## Text excerpt
--- Start ---
A number of previous posts on this blog have discussed Markov’s inequality, and the control one can obtain on a distribution by applying this to functions of the distribution, or functions of random variables with this distribution. In particular, studying the square of the deviation from the mean \left(X-\mathbb{E}X\right)^2 leads to Chebyshev’s inequality, while even stronger bounds can sometimes be obtained using e^{tX}, for some appropriate value of t\in\mathbb{R}. Sometimes this final method, which relies on the finiteness of \mathbb{E}[e^{tX}] is referred to as a Chernoff bound, especially when an attempt is made to choose the optimal value of t for the estimate under consideration.

The case of a random walk, that is the sum of IID increments, is particularly well-studied. In [Ho63], Hoeffding studies a generalisation where the increments are merely independent, and outlines a further generalisation to discrete-time martingales, which is developed by Azuma in [Az67], leading to the famous Azuma-Hoeffding inequality. A key feature of this theorem is that we require bounded increments, which leads to tight choices of t_i in the Chernoff bound for each increment.

In addition, [Ho63] addresses the alternative model where the increments of a random walk are chosen uniformly without replacement from a particular set. The potted summary is that the sum of random increments chosen without replacement has the same mean, but is more concentrated that the corresponding sum of random increments chosen with replacement. This means that any of the concentration results proved in the earlier sections of [Ho63] for the latter situation apply equally to the setting without replacement.
--- End ---
## Supplied entries
--- Start ---
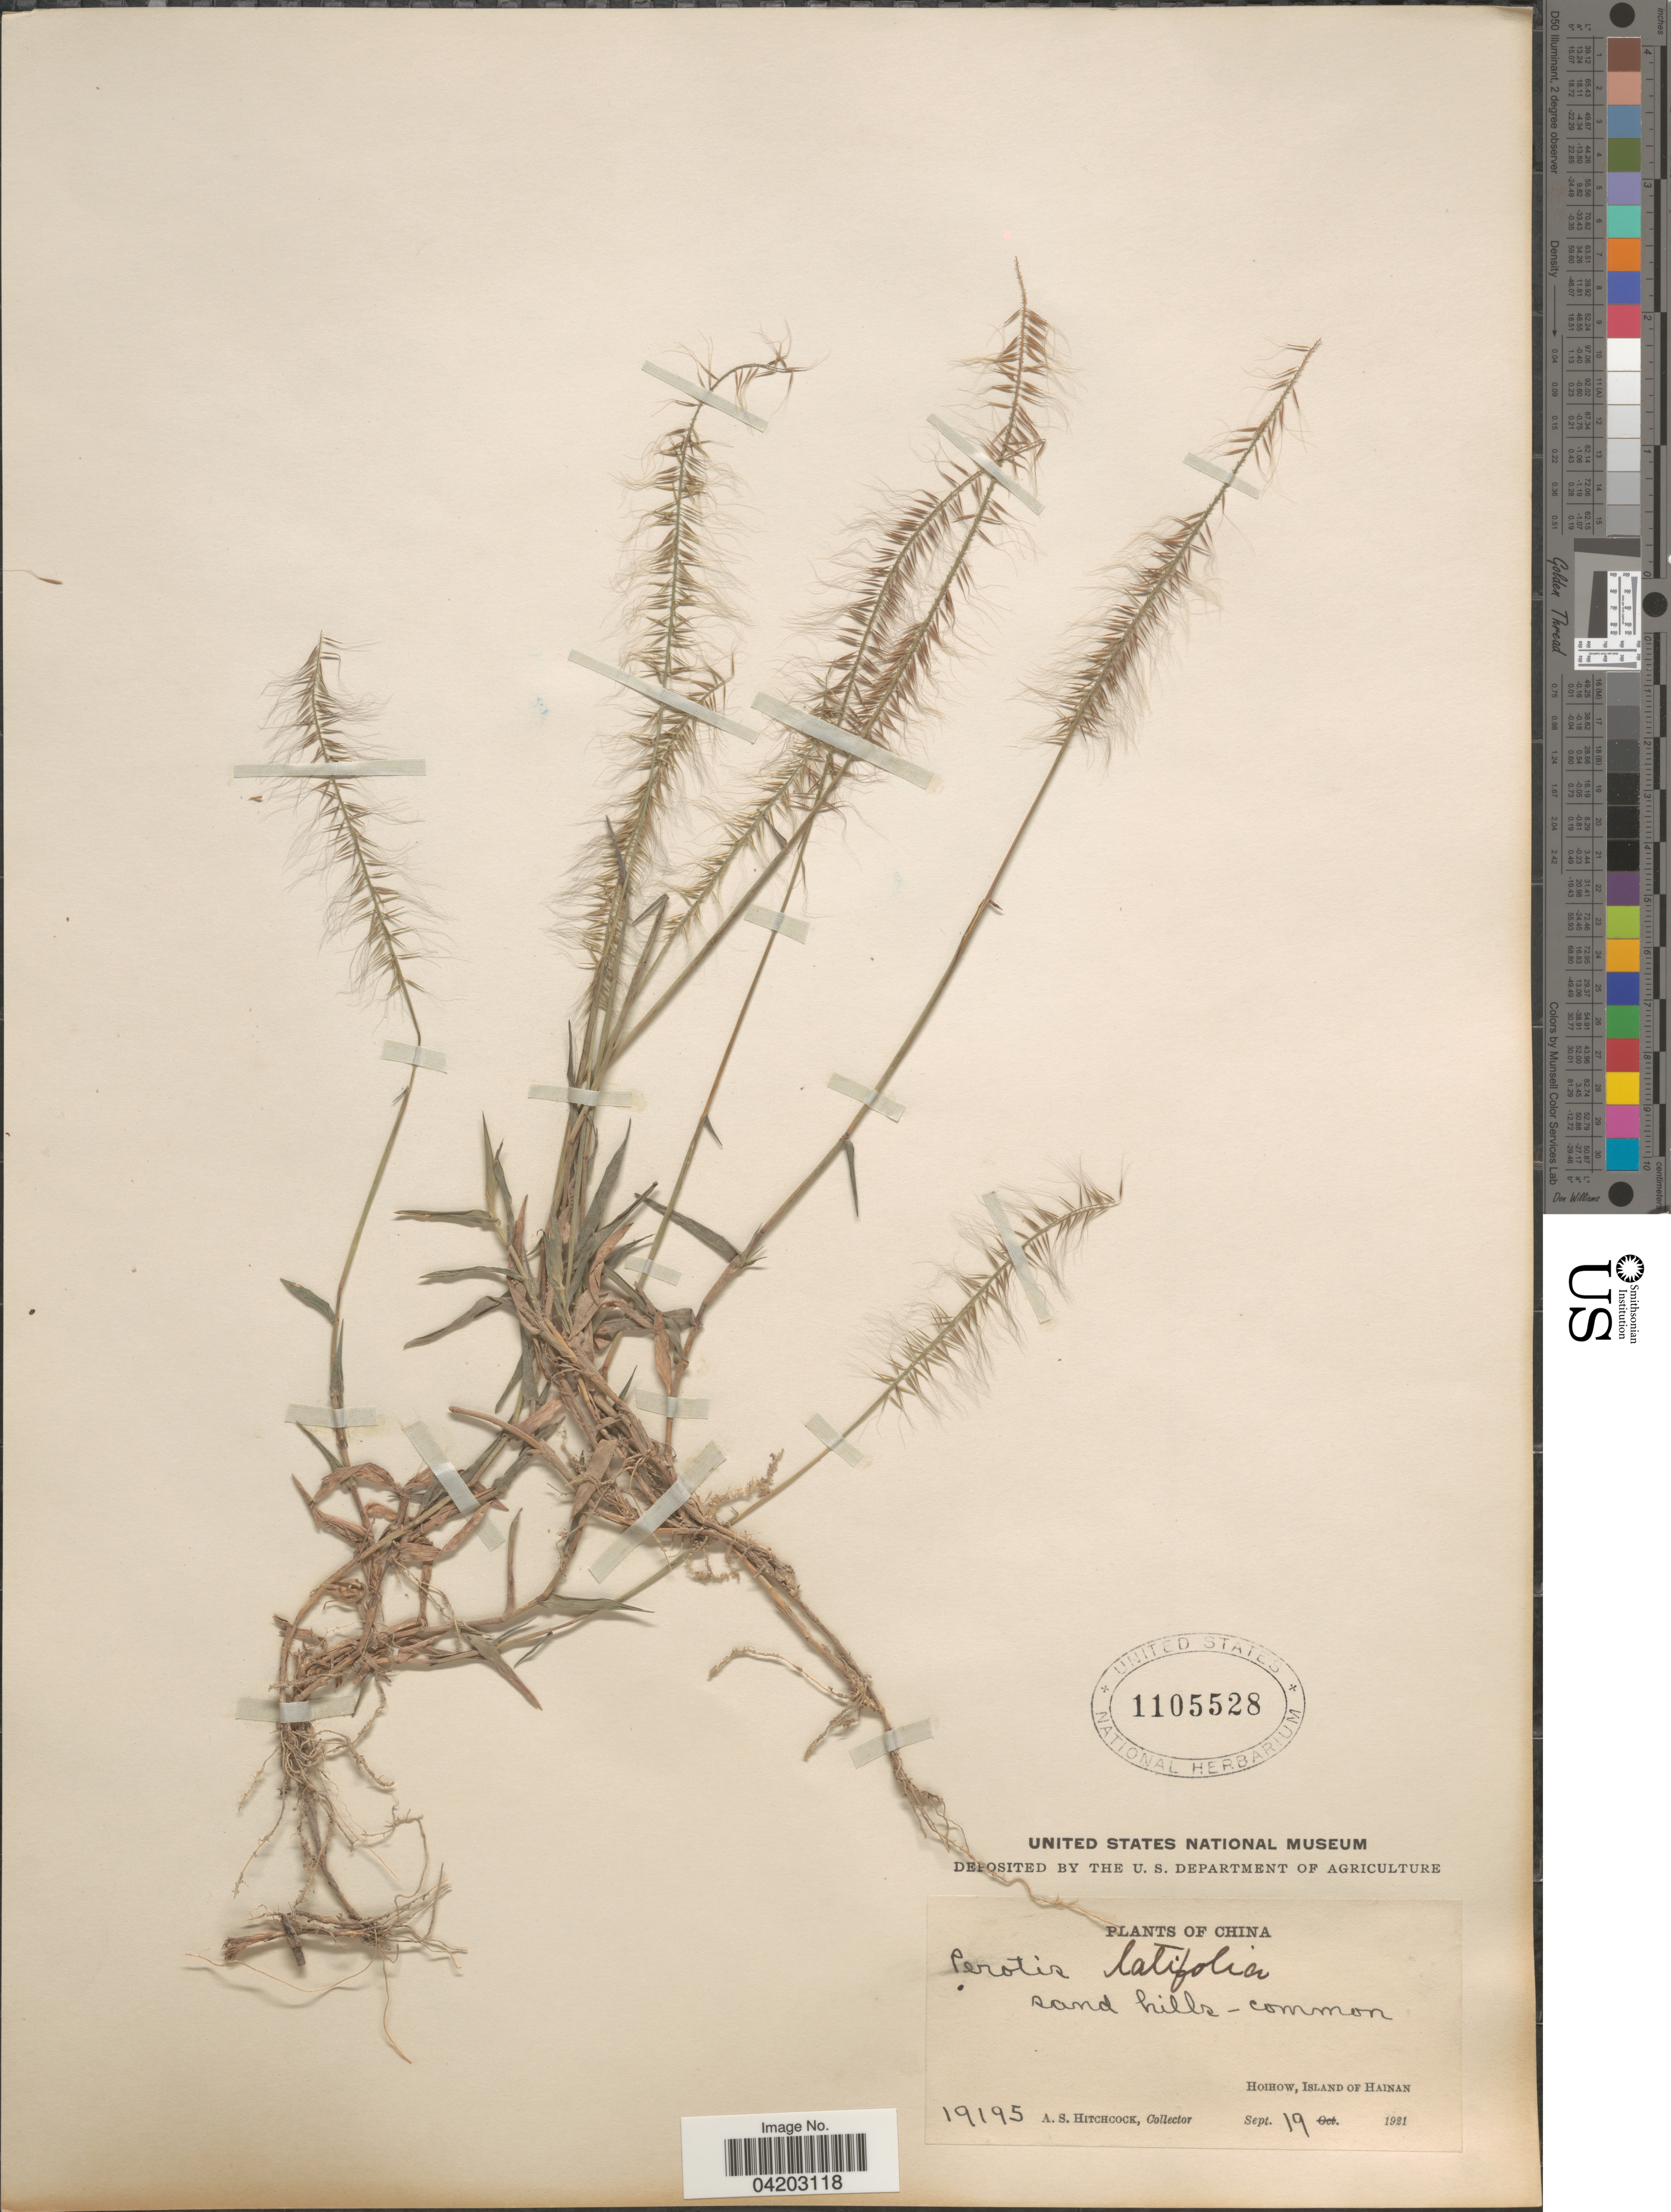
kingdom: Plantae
--- End ---
--- Start ---
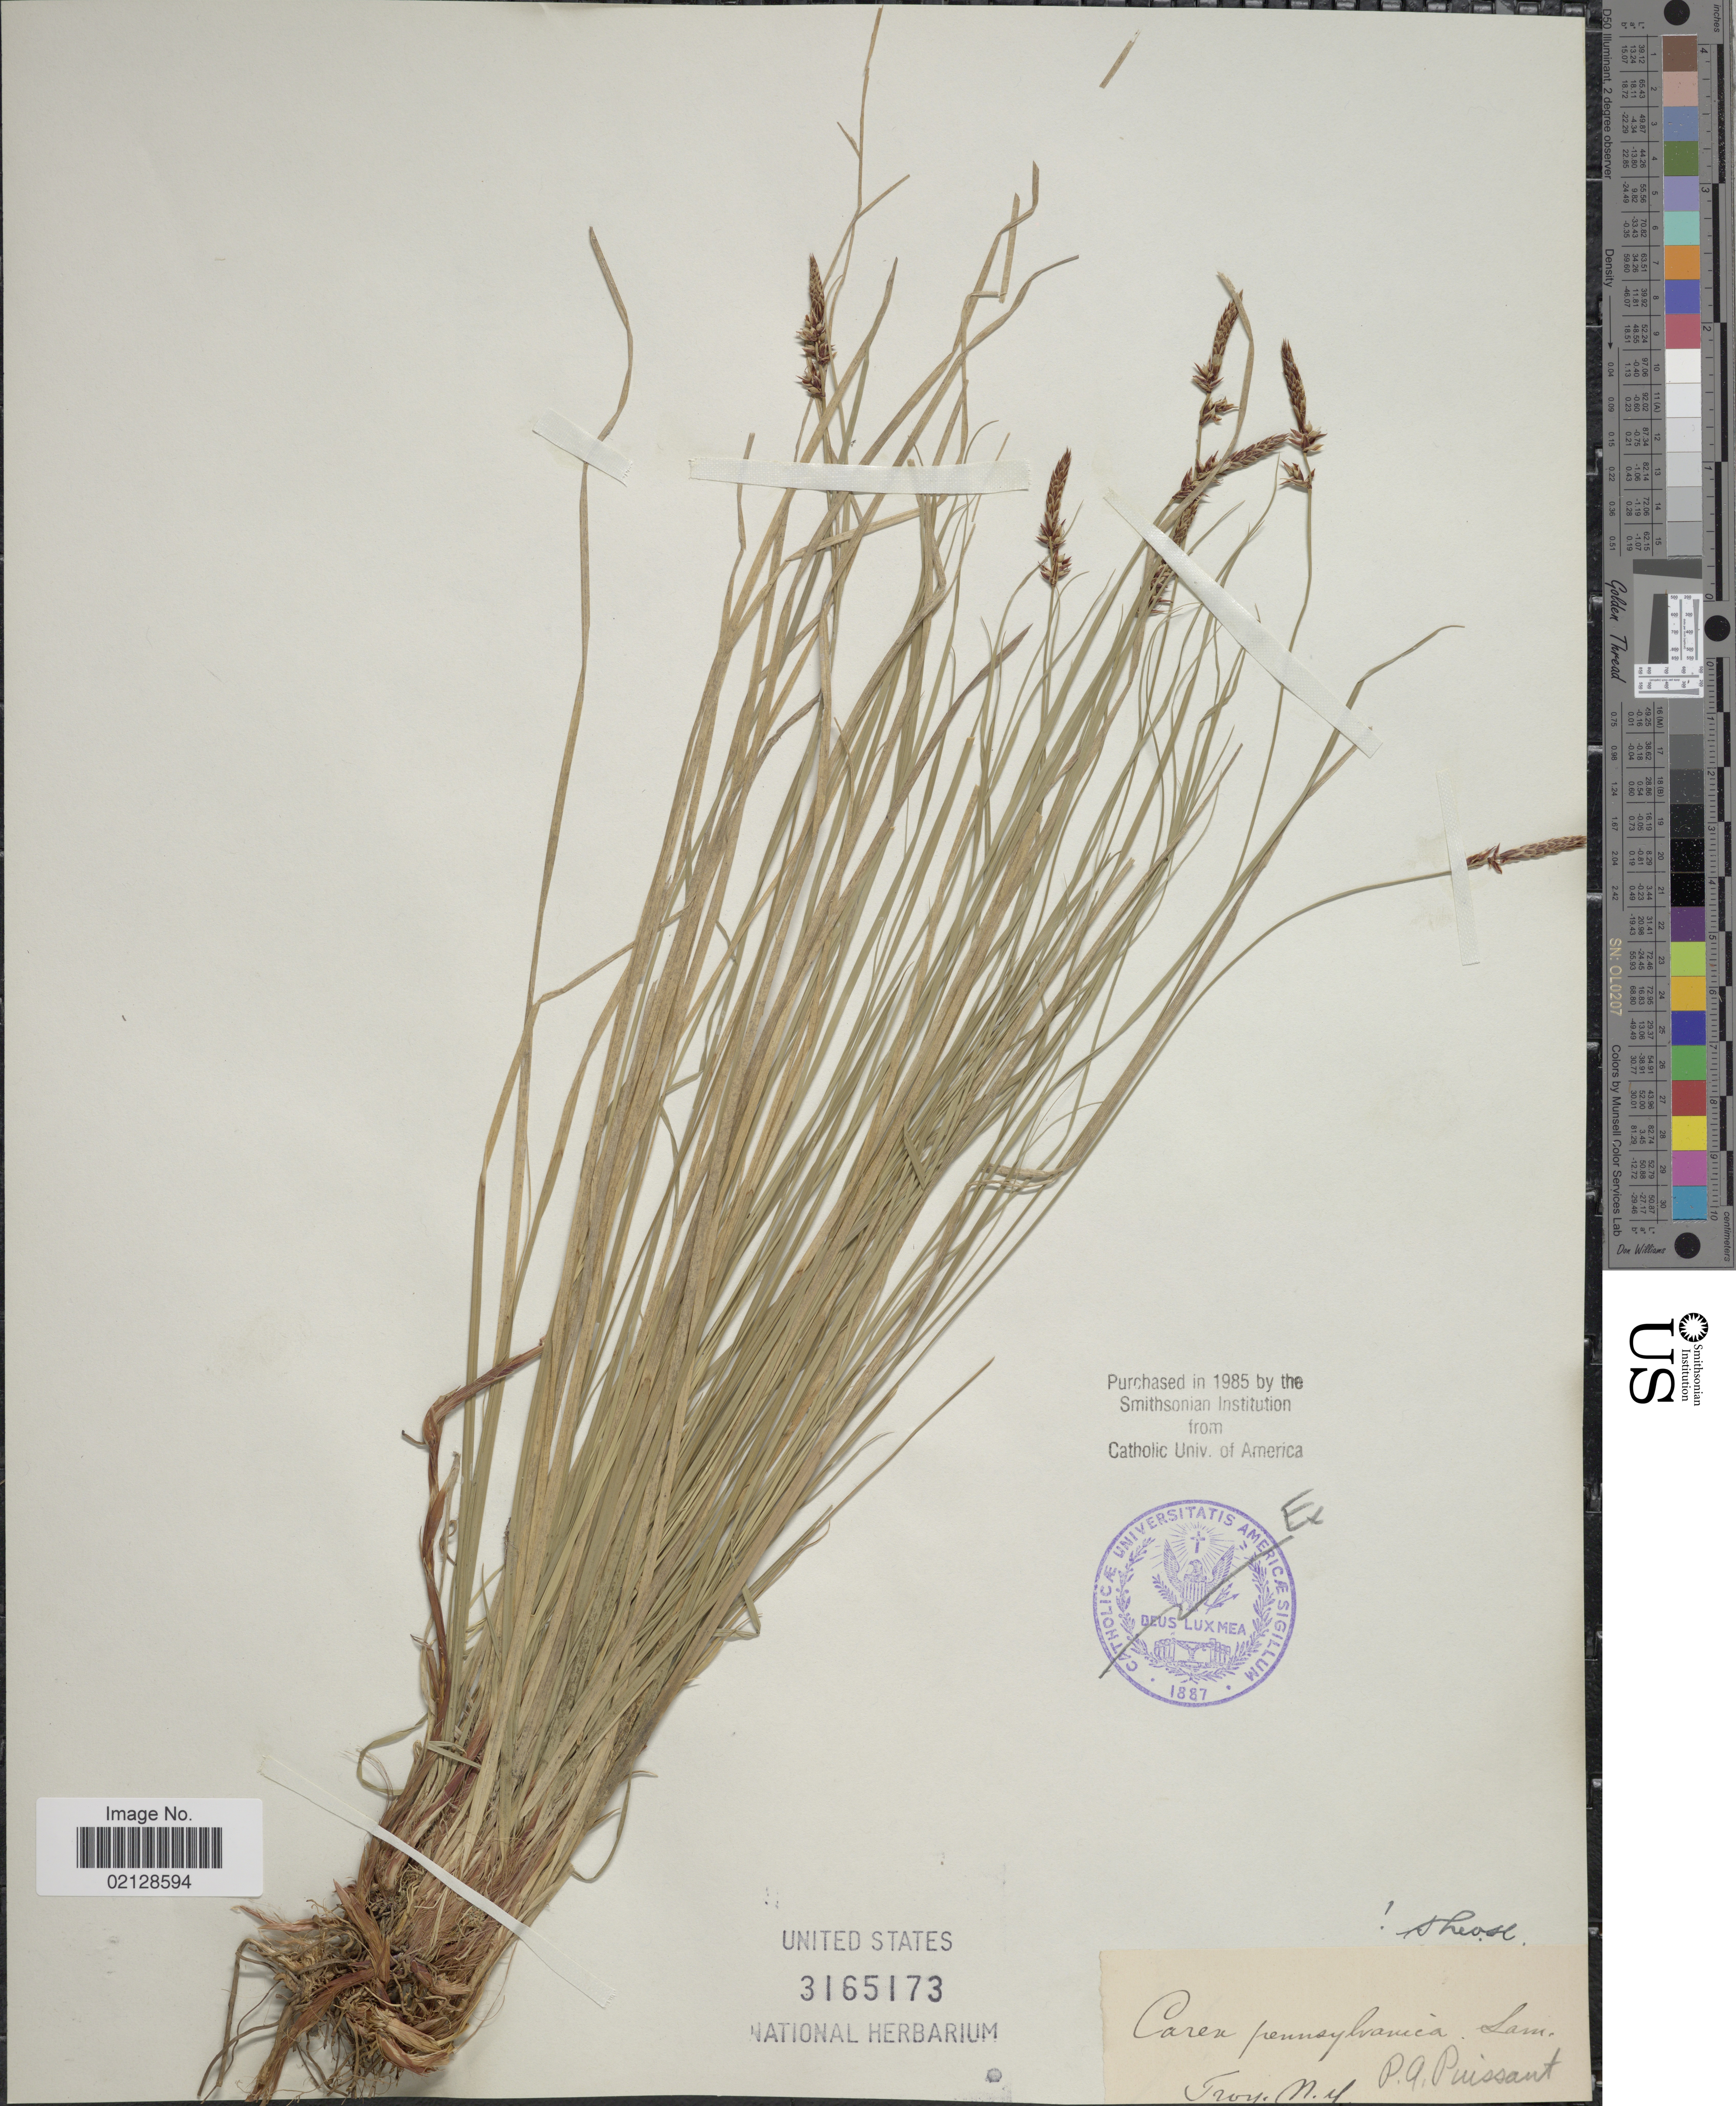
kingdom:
--- End ---
## Given exercise 1
Name every inequality or bound that the passage on concentration inequalities mentions by name.
## Given exercise 2
Carry the passage on concentration inequalities forward from its final sentence.

## Task output 1
Markov's inequality
Chebyshev's inequality
Chernoff bound
Azuma-Hoeffding inequality

## Task output 2
Various versions of this result are referred to as Hoeffding’s inequality by the literature, and the main goal of this short article is to list some results which are definitely true about this setting!

(Note, in some contexts, ‘Hoeffding’s inequality’ will mean the concentration bound for either the with-replacement or the without-replacement setting. In this blog post, we are discussing inequalities comparing these two settings.)

Starting point – second moments in ‘vanilla’ Hoeffding

We won’t use this notation heavily, but for now let’s assume that we are studying a (multi)set of values \mathcal{X}=\{x_1,\ldots,x_N\}, and will study a sequence of m elements (X_1,\ldots,X_m) from this set with replacement (ie chosen in an IID fashion), and a sequence of m elements (Y_1,\ldots,Y_m) chosen from this set without replacement.

Some preliminary remarks:

  • The Y_is are still chosen uniformly which can be interpreted as
    • Any permutation of the multiset \{x_1,\ldots,x_n\} is equally likely to appear as (Y_1,\ldots,Y_n);
    • If determining the sequence one element at a time, then in a conditional sense, the choice of the ‘next’ element is uniform among those elements which have not yet been chosen.
  • In particular, the sequence (Y_1,\ldots,Y_m) is exchangeable (though not knowing what that means will not be a significant impediment to what follows).
  • It is clear that \mathbb{E}[X_1+\ldots+X_m]=\mathbb{E}[Y_1+\ldots+Y_m], so concentration around this common mean is the next question of interest.
  • Intuitively, when m\ll N, we wouldn’t expect there to be much difference between sampling with or without replacement.
  • When sampling without replacement, the cases m and N-m are symmetric with respect to the sum of \mathcal{X} and, in particular, have the same concentration.

As a brief warmup, we establish that

\mathrm{Var}(Y_1+\ldots+Y_m)\le \mathrm{Var}(X_1+\ldots+X_m).

Note that the RHS is m\sigma^2, where \sigma^2<\infty is the variance of a single uniform sample from \mathcal{X}. Since these sums have the same mean, it suffices to show that

\mathbb{E}\left[ (Y_1+\ldots+Y_m)^2\right] \le \mathbb{E}\left[ (X_1+\ldots+X_m)^2\right].

But this really has nothing to do with probability now, since these quantities are just symmetric polynomials in \mathcal{X}. That said, we gain a little bit if we use the exchangeability property to rewrite the LHS and the RHS as

n\mathbb{E}[Y_1^2] + n(n-1)\mathbb{E}[Y_1Y_2] \le n\mathbb{E}[X_1^2] + n(n-1)\mathbb{E}[X_1X_2].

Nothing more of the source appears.